Türkiye de Sözleşme'yi 2004 yılında imzalayarak hem Türkiye hem de uluslararası kamuoyuna, anti-personel mayınların neden olduğu acılara ve kayıplara son verme taahhüdünde bulundu. Taahhüdünü de 2014 yılına kadar yerine getireceğini bildirdi. Bu süre içersinde de yeni mağduriyetlerin yaşanmaması için önlemler alınacak, var olan mağduriyetlerin giderilmesi için programlar hazırlanacak ve uygulamaya konulacaktı. Yeni mağduriyetlerin yaşanmamasına yönelik en önemli adım şüphesiz toprağa döşeli tüm mayınların temizlenmesidir. Temizlik süresi içersinde, mayınlı alanlarda yaşayanlara yönelik mayın ve patlayıcı risk eğitimleri bu konudaki diğer önemli adımdır.

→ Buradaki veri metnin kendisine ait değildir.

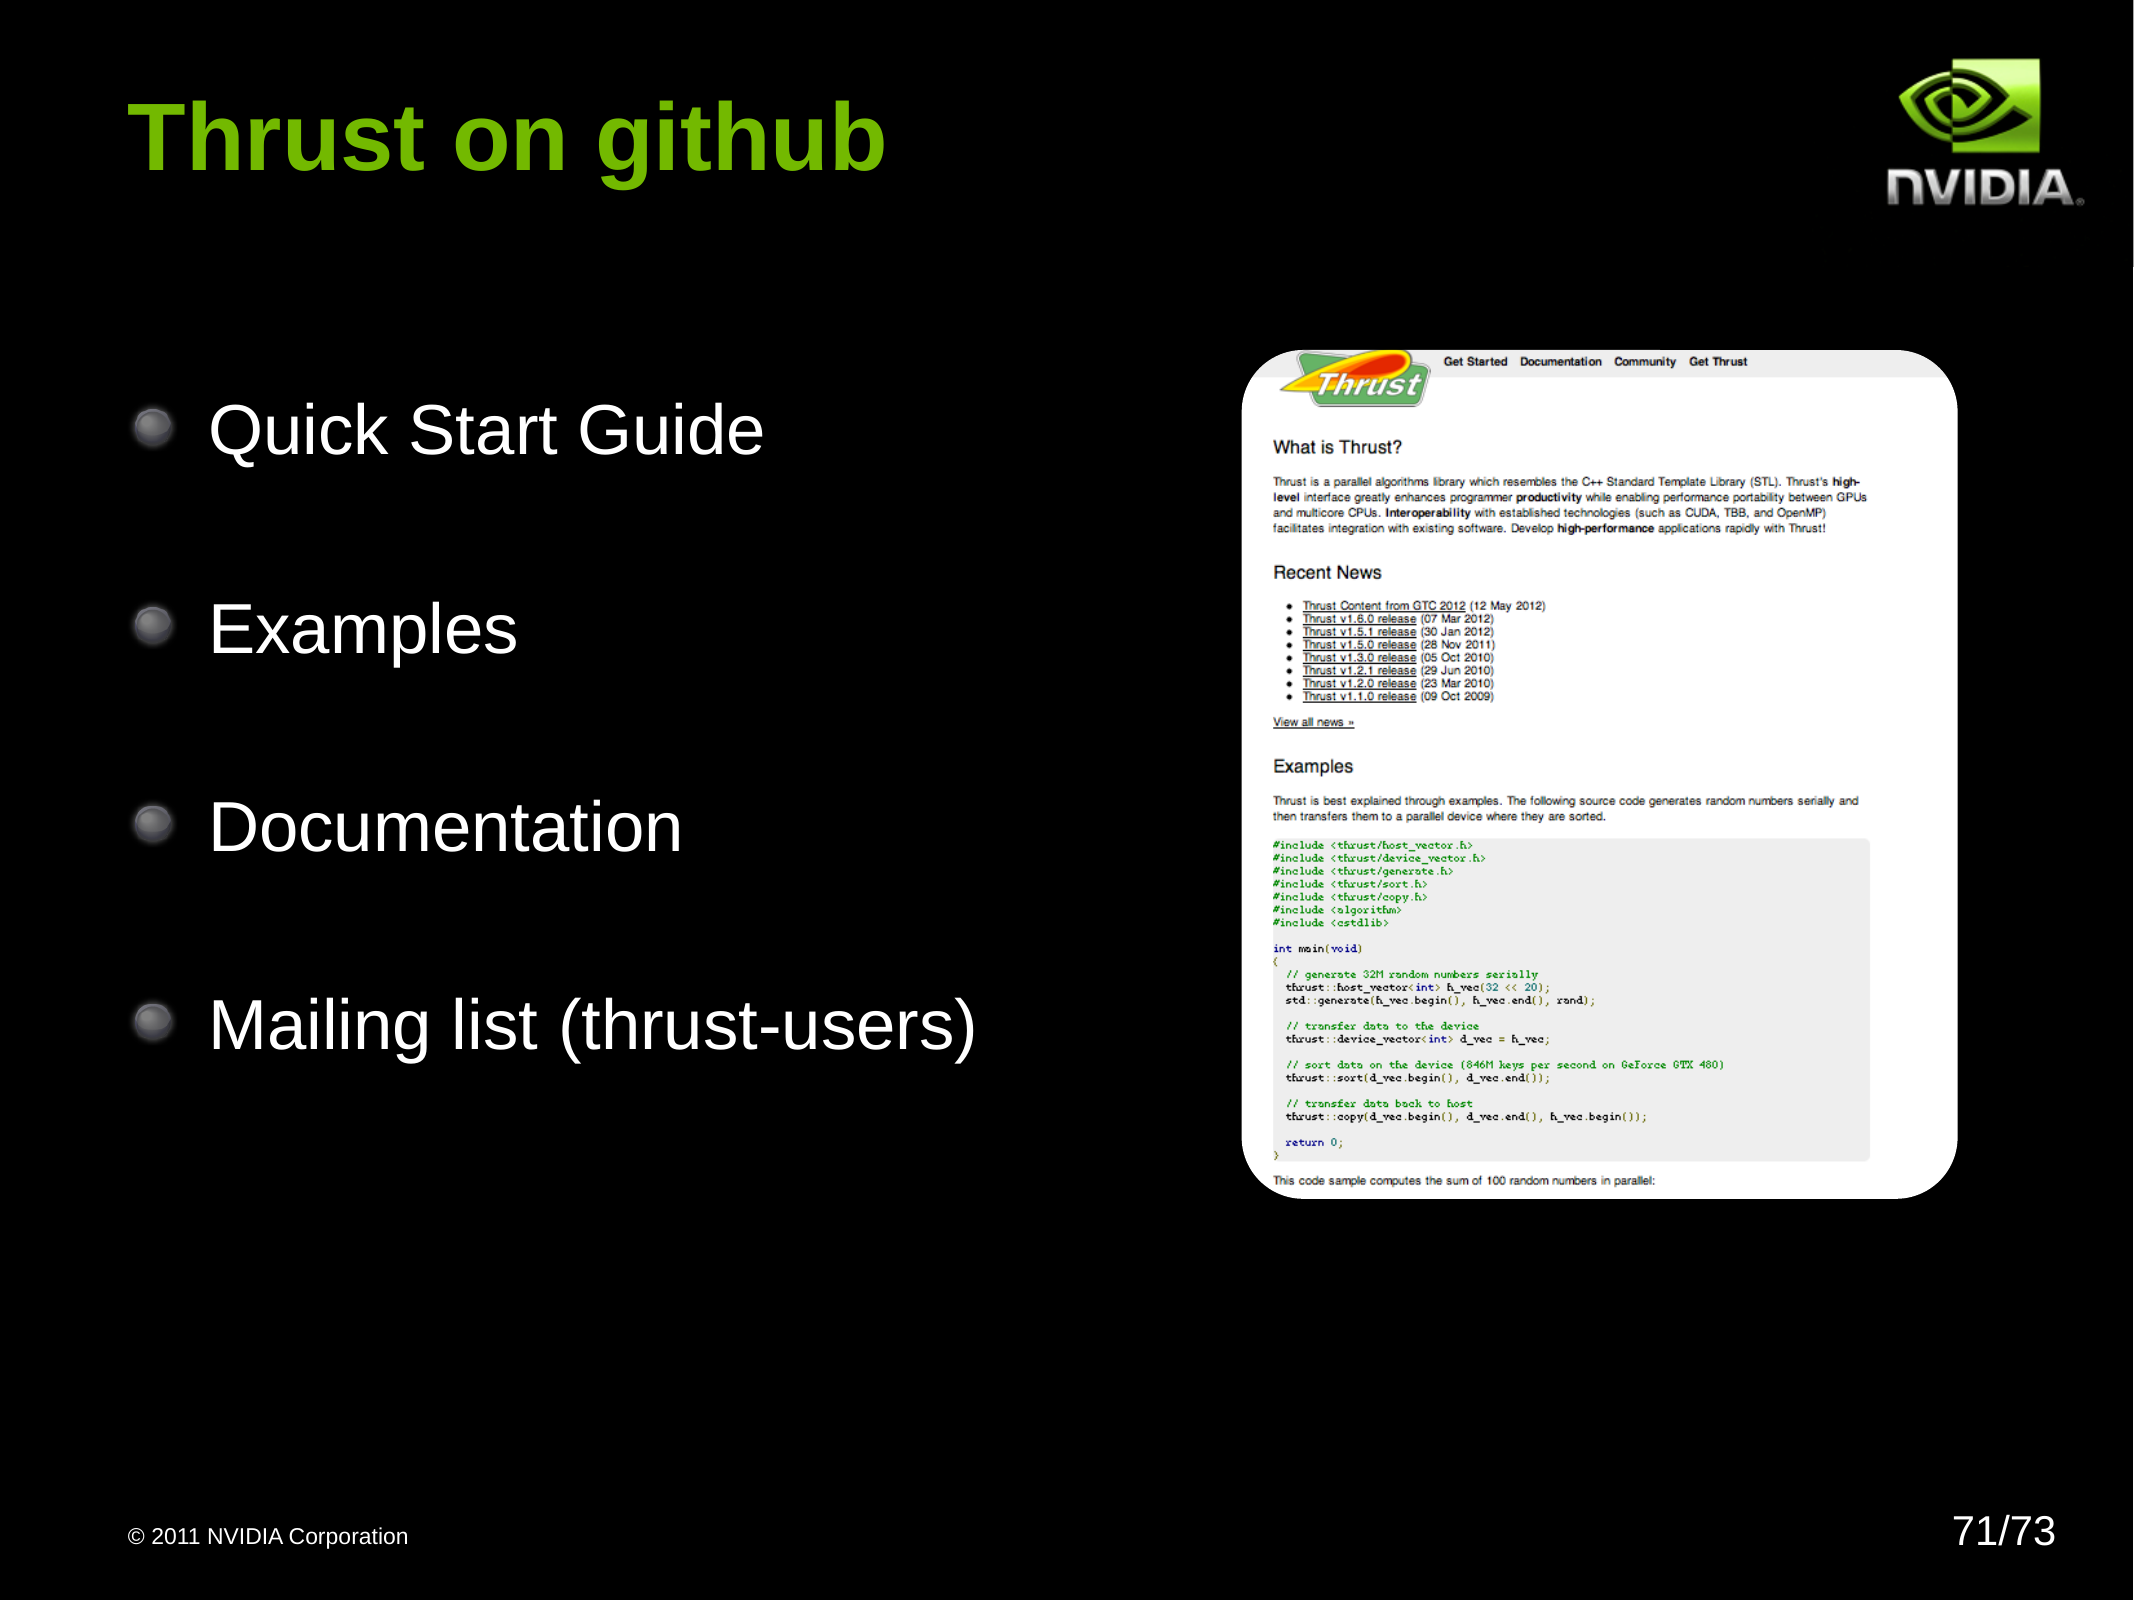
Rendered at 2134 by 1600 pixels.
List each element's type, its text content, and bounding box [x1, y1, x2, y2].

picture [127, 599, 178, 650]
picture [127, 401, 178, 452]
picture [1811, 0, 2134, 267]
picture [127, 798, 178, 848]
picture [1241, 349, 1958, 1200]
picture [127, 996, 178, 1046]
list Quick Start Guide Examples Documentation Mailing list (thrust-users) [106, 373, 2027, 1476]
title Thrust on github [106, 63, 1832, 202]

Türkiye bu taahhütlerini 2014 yılında yerine getiremedi. Mayınlar temizlenmemesinin, mayın ve patlayıcı risk eğitimlerinin yapılmamasının sonucu ise binin üzerinde insanın ölümü ya da yaralanması oldu.
Sorun halen devam ediyor
2014 yılında taahhütlerini yerine getiremeyen Türkiye, mayınları 2022 yılına kadar temizlemek için ek süre talebinde bulundu.

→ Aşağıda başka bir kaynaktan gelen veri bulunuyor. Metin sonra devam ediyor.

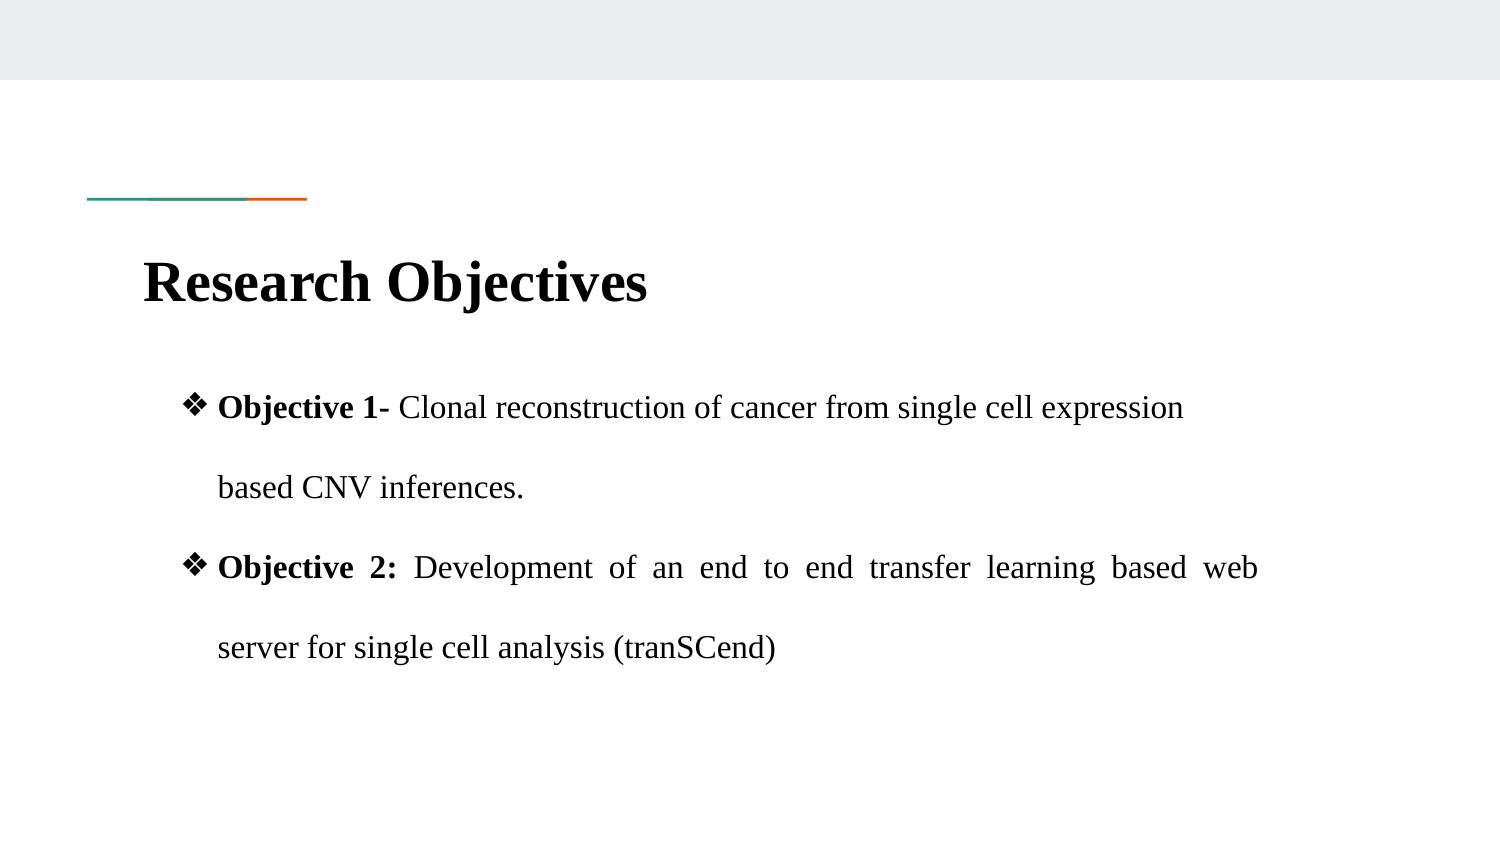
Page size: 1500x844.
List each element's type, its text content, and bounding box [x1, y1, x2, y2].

Milli Savunma Bakanı Nurettin Canikli, 2017 yılı sonunda yaptığı açıklamada, 35 bin 127 anti personel ve 997 anti tank mayınının imha edildiğini bildirdi. Mayın temizliğindeki ilerleme, Türkiye'nin 2022 tarihini de yakalayamayacağını göstermektedir. Bunun anlamı ise, mayın ve savaş artığı patlayıcılar nedeniyle ölüm ve yaralanmaların devam edeceğidir.
Mayın Yasağı Sözleşmesi'ne taraf devletler, Sözleşme yükümlülüklerini yerine getirmiş olsalardı ya da yerine getirmiş olsalar, bugün hayatlarını engelli olarak sürdürmek zorunda kalan binlerce insan olmayacaktı/olmayacak.